▸ **REQUEST**: Once you reach the line with "hardback book: present" below, copy each line exactly, stopping after the line with "coffee maker: present", and skip any pictures.

▸ **SOURCE MATERIAL**:

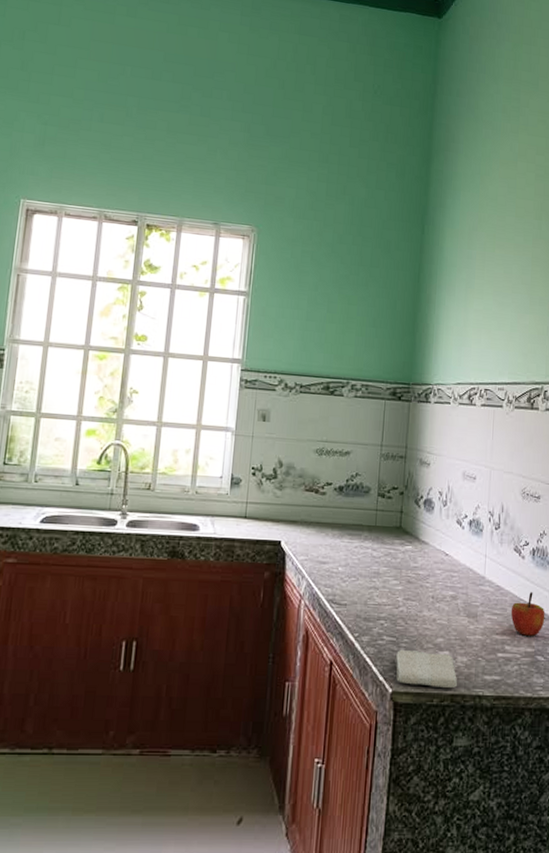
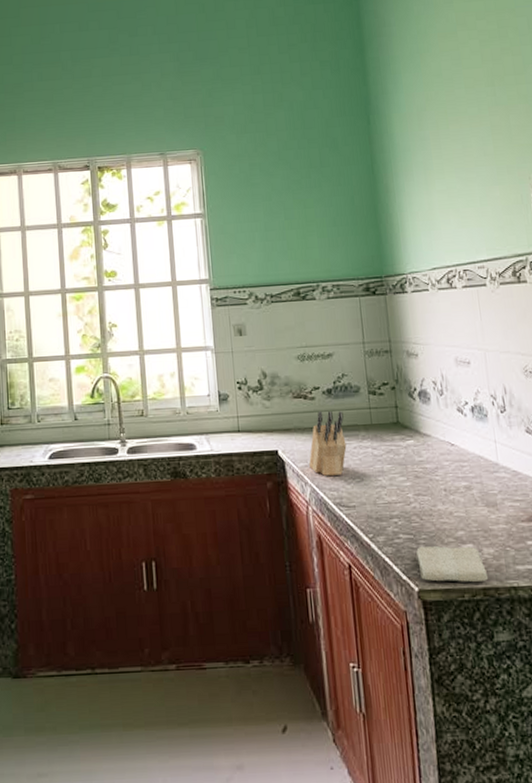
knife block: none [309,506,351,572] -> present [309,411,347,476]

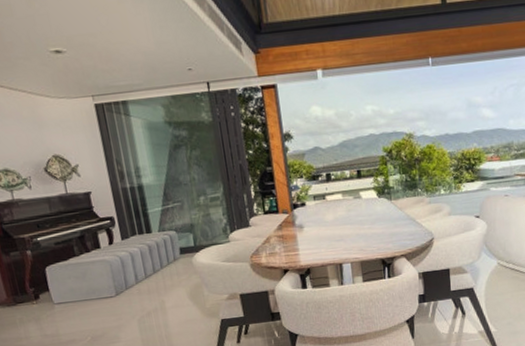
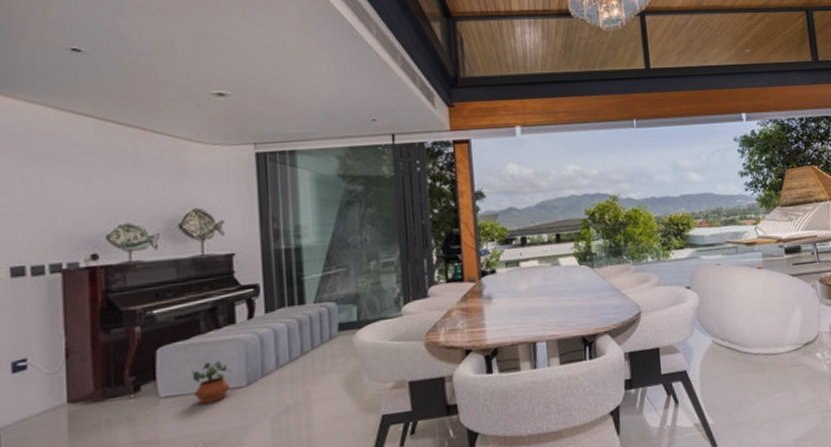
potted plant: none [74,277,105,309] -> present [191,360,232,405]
---
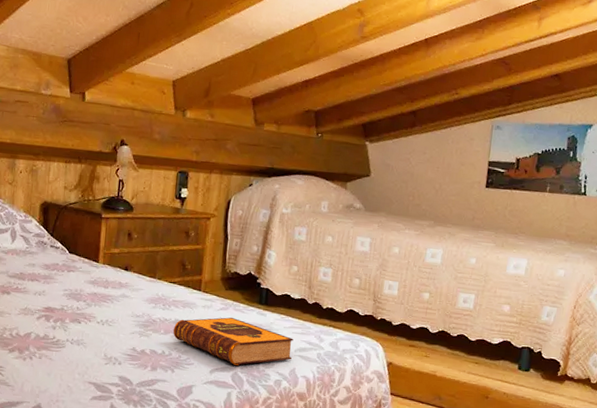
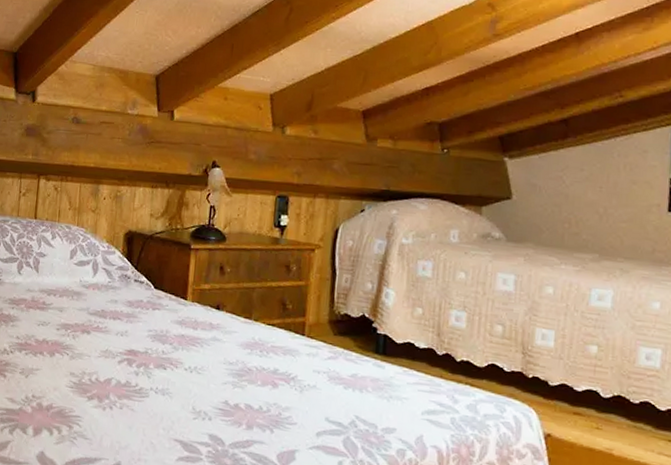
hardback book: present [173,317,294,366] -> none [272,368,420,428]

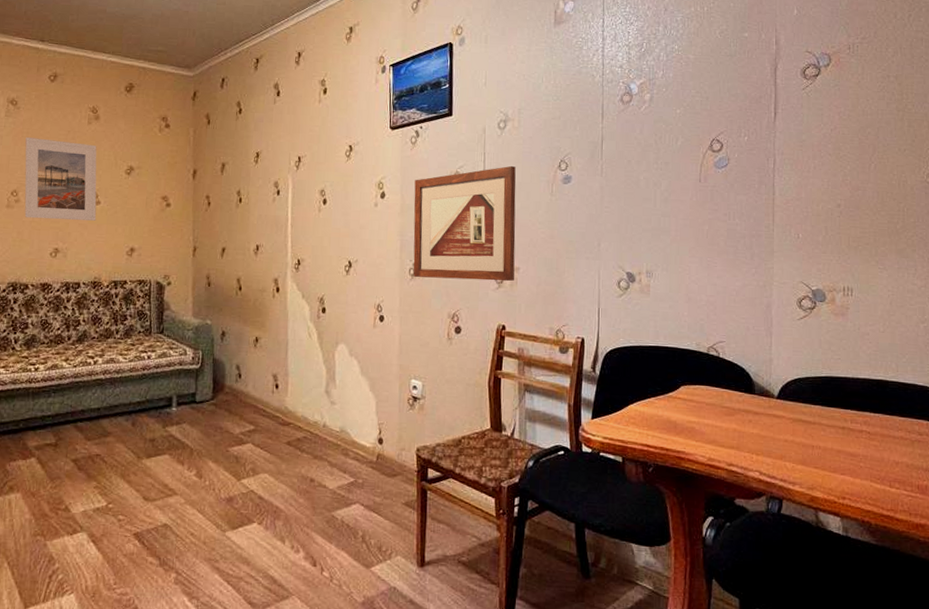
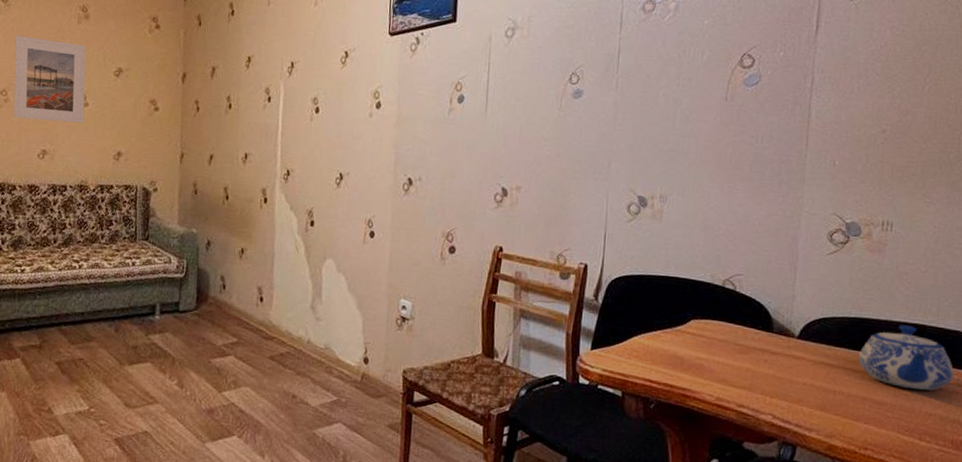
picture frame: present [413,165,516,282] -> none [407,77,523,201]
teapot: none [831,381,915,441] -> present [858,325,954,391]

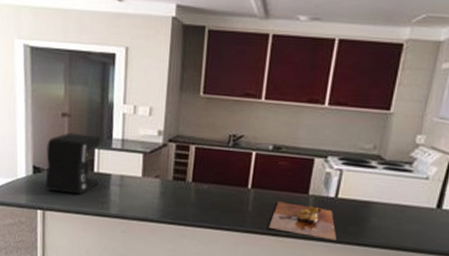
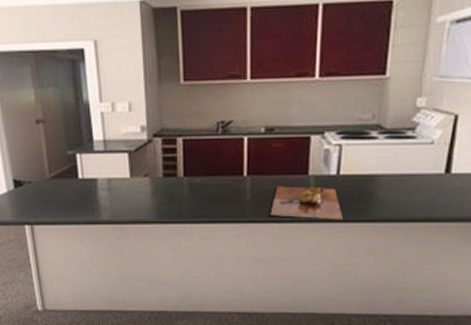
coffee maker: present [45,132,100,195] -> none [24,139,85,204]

▸ **RESULT BELOW**:
hardback book: present [173,317,294,366] -> none [272,368,420,428]

picture frame: present [413,165,516,282] -> none [407,77,523,201]
teapot: none [831,381,915,441] -> present [858,325,954,391]

coffee maker: present [45,132,100,195] -> none [24,139,85,204]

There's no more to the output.